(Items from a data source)
=====

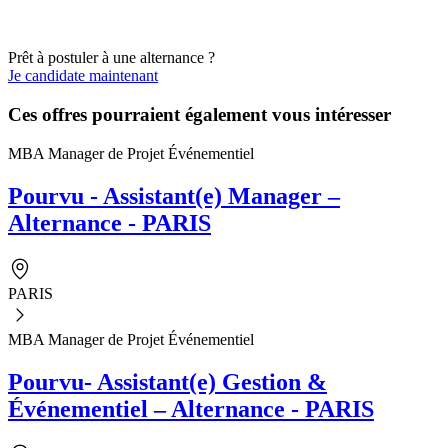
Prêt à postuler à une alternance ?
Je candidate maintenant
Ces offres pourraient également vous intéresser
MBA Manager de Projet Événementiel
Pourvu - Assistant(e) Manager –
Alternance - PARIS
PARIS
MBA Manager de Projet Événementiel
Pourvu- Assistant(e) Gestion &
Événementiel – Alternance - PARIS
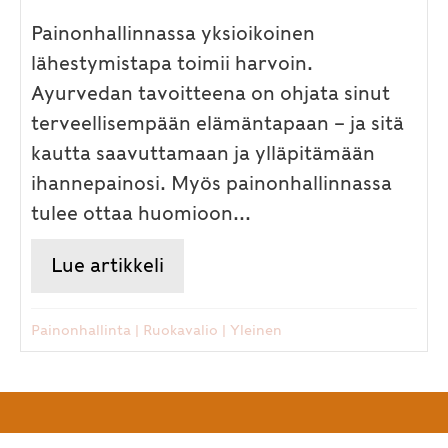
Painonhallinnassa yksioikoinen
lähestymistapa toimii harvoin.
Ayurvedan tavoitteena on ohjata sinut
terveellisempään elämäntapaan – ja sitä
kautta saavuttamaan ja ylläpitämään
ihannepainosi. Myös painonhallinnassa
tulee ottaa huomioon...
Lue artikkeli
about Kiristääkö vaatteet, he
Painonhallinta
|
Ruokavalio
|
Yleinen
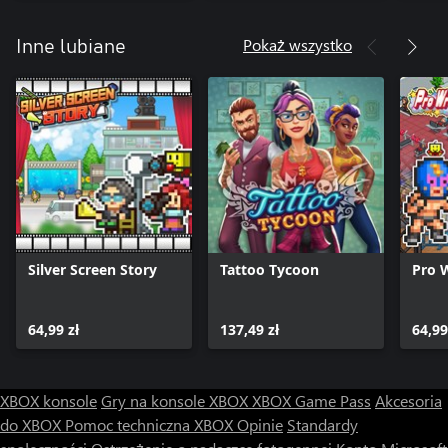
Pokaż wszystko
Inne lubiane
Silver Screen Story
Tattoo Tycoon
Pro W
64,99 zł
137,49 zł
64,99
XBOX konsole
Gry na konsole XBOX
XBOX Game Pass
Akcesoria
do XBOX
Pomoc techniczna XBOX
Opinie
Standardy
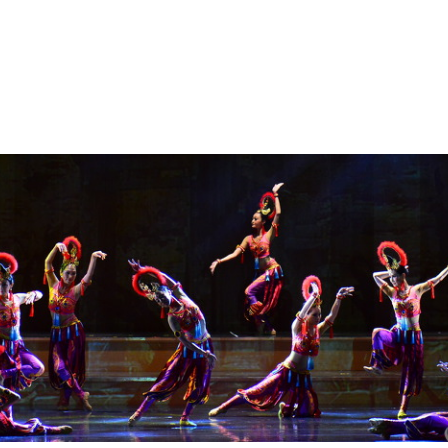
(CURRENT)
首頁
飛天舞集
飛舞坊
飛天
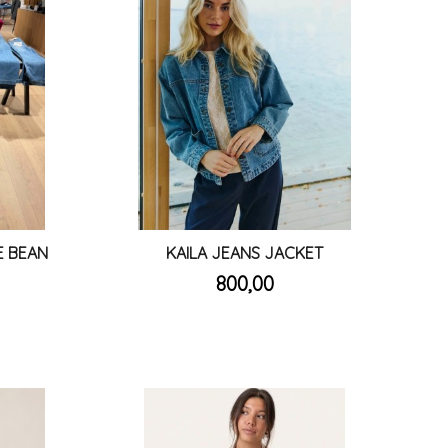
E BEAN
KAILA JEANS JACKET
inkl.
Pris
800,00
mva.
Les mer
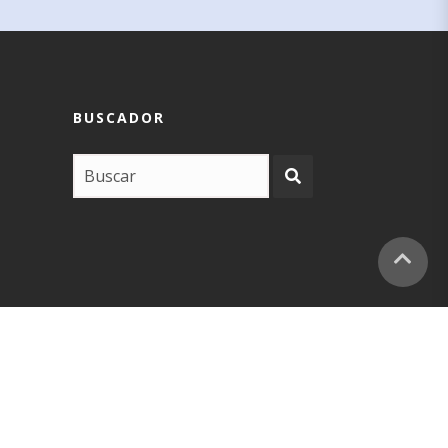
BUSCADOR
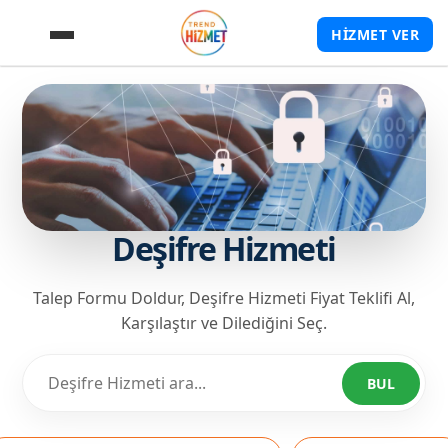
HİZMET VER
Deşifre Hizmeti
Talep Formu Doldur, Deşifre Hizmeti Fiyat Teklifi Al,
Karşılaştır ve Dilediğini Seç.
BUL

=====

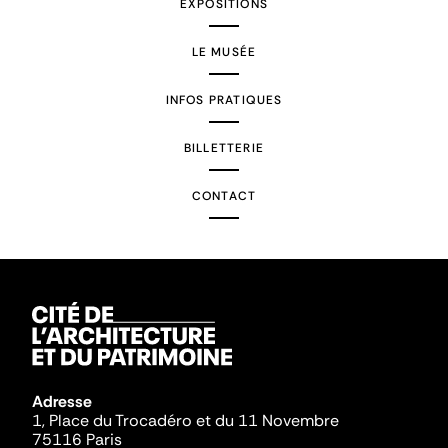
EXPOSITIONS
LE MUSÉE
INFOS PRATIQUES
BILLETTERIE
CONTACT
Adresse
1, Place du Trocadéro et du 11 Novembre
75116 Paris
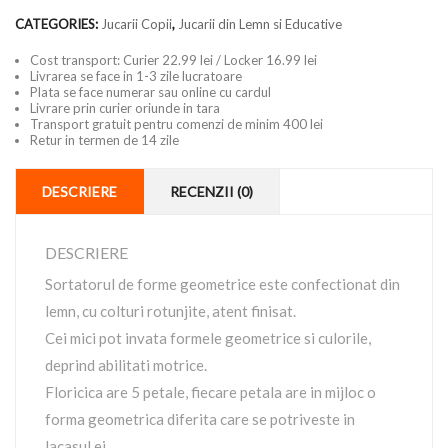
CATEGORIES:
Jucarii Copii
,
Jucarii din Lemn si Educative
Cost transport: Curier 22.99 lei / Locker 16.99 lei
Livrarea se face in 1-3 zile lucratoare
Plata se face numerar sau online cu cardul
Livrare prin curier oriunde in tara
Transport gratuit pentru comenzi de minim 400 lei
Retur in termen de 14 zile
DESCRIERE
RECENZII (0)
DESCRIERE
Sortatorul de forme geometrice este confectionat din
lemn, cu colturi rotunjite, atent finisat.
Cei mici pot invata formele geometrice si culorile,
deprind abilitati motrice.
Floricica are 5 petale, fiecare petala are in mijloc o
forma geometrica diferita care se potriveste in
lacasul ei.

=====

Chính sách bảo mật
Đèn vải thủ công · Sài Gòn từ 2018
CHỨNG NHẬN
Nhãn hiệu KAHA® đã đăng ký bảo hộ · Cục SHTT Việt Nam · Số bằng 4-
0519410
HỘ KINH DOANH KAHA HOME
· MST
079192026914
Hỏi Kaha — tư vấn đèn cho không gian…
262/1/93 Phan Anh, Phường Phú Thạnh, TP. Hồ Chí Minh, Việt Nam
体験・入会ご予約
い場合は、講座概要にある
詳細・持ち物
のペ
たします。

=====

Exercise description> An exact transcription is needed of the lines from the one with "1, Place du Trocadéro et du 11 Novembre" to the one with "lacasul ei." above, both ends included, with pictures left out.

Answer to this task>
1, Place du Trocadéro et du 11 Novembre
75116 Paris
CATEGORIES:
Jucarii Copii
,
Jucarii din Lemn si Educative
Cost transport: Curier 22.99 lei / Locker 16.99 lei
Livrarea se face in 1-3 zile lucratoare
Plata se face numerar sau online cu cardul
Livrare prin curier oriunde in tara
Transport gratuit pentru comenzi de minim 400 lei
Retur in termen de 14 zile
DESCRIERE
RECENZII (0)
DESCRIERE
Sortatorul de forme geometrice este confectionat din
lemn, cu colturi rotunjite, atent finisat.
Cei mici pot invata formele geometrice si culorile,
deprind abilitati motrice.
Floricica are 5 petale, fiecare petala are in mijloc o
forma geometrica diferita care se potriveste in
lacasul ei.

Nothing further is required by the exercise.